(Exercise data)

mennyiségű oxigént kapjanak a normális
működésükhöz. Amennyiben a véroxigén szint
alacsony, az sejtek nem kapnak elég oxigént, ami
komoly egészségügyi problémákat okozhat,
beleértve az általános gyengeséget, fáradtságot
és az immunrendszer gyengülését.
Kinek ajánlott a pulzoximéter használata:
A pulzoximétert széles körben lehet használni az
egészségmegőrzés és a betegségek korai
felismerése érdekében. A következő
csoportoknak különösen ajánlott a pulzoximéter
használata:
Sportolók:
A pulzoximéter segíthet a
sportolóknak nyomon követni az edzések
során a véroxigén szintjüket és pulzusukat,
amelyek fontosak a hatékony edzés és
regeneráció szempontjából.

(End Exercise data)

Which lines in the data above contain "oxigént"? Show each one.

Answer to the problem:
mennyiségű oxigént kapjanak a normális
alacsony, az sejtek nem kapnak elég oxigént, ami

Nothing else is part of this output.